His ability to draw nuanced, naturalistic performances was no accident. Mazursky began his career as an actor, debuting in Stanley Kubrick's first film, 1953's "Fear and Desire." Along with Dennis Hopper and Vic Morrow, he was one of the delinquents in "The Blackboard Jungle" (1955). He continued to act throughout the 1960s, and often appeared in his own films.
For other filmmakers, he acted in "A Star is Born" (1976), "History of the World Part I" (1981), "Punchline" (1988) and "Carlito's Way" (1993), among others, and on TV's "The Sopranos" and "Curb Your Enthusiasm."

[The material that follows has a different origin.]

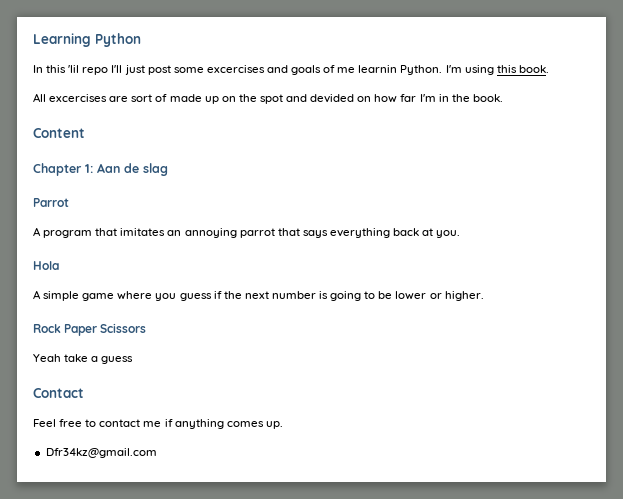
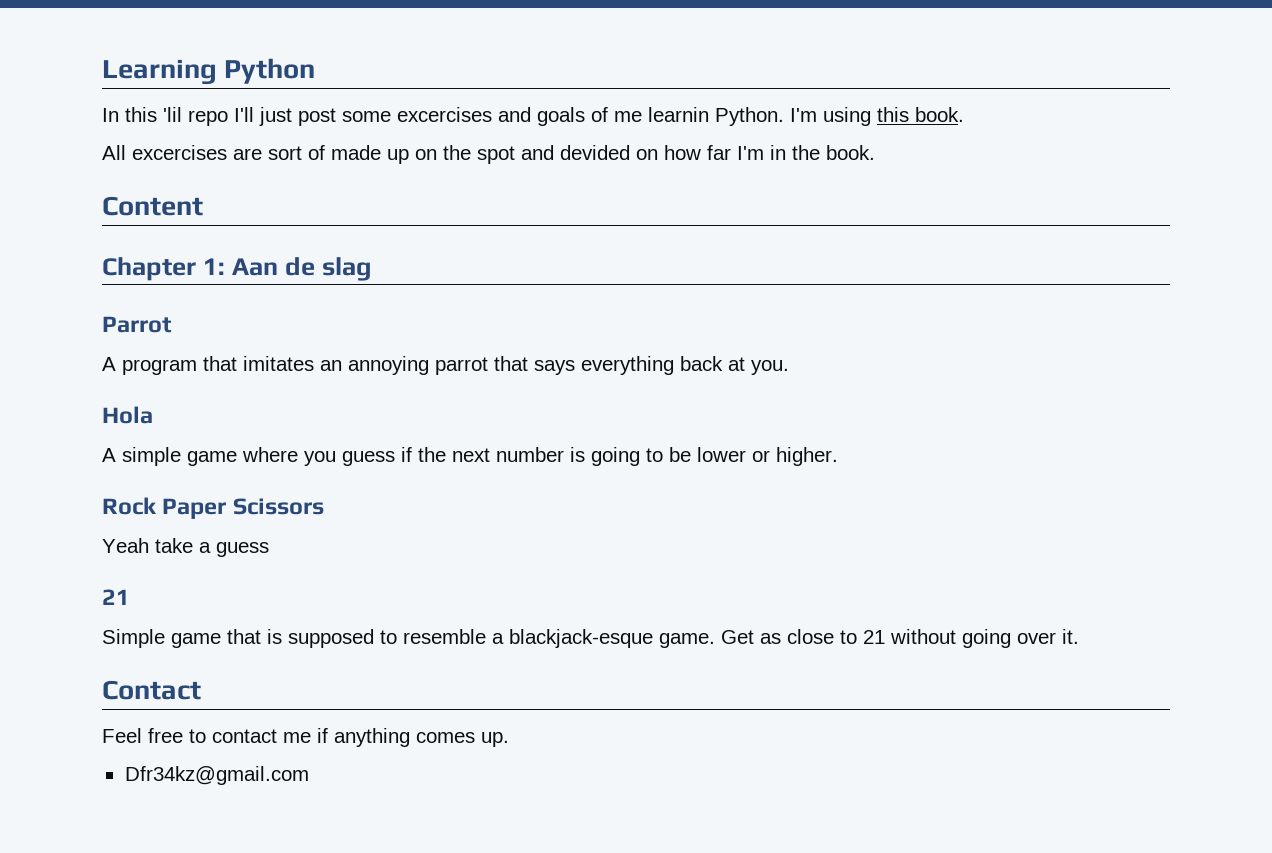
(134, 360) none -> [102,589,130,605] [102,629,1079,648] // 21 // Simple game that is supposed to resemble a blackjack-esque game. Get as close to 21 without going over it.

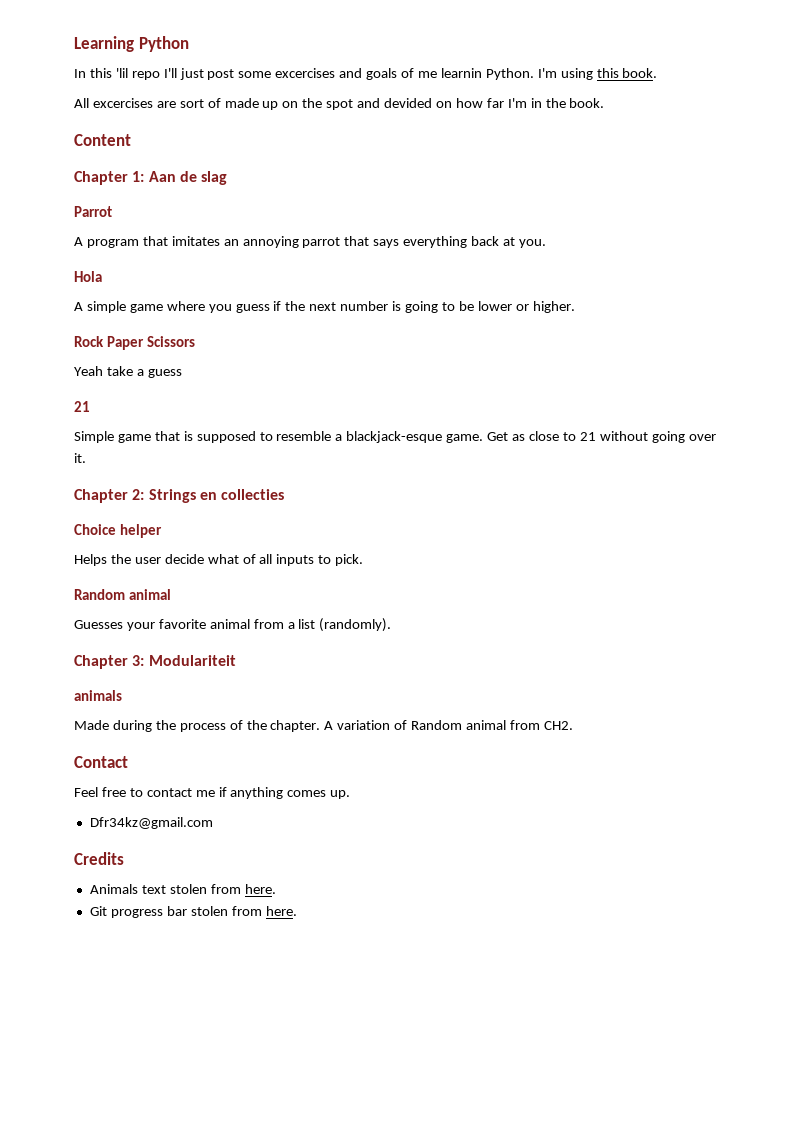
(1079, 636) none -> [74,489,285,503] [74,524,163,538] [74,554,364,566] [74,589,172,600] [74,618,392,632] [74,655,236,669] [74,690,122,701] [74,720,573,732] // Chapter 2: Strings en collecties // Choice helper // Helps the user decide what of all inputs to pick. // Random animal // Guesses your favorite animal from a list (randomly). // Chapter 3: Modulariteit // animals // Made during the process of the chapter. A variation of Random animal from CH2.
(309, 775) none -> [74,852,124,865] [89,884,276,894] [89,906,297,918] // Credits // Animals text stolen from here. // Git progress bar stolen from here.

His Oscar nominations for Best Adapted Screenplay ("Bob & Carol & Ted & Alice," "Enemies: A Love Story"), Best original Screenplay ("Harry and Tonto," "An Unmarried Woman") and Best Picture ("An Unmarried Woman") displayed Mazursky's literary bent, as did his film reviews for Vanity Fair, which is began writing in 2011 through the time of his death.
The way people said things were important to him — the sarcasm they exhibited under stress, the sensitivity they showed when it was least expected. Those were emotions of the Me Decade, of a culture that wanted to get in touch with what exactly was going on. We can get a feel for it, too, still, through his films.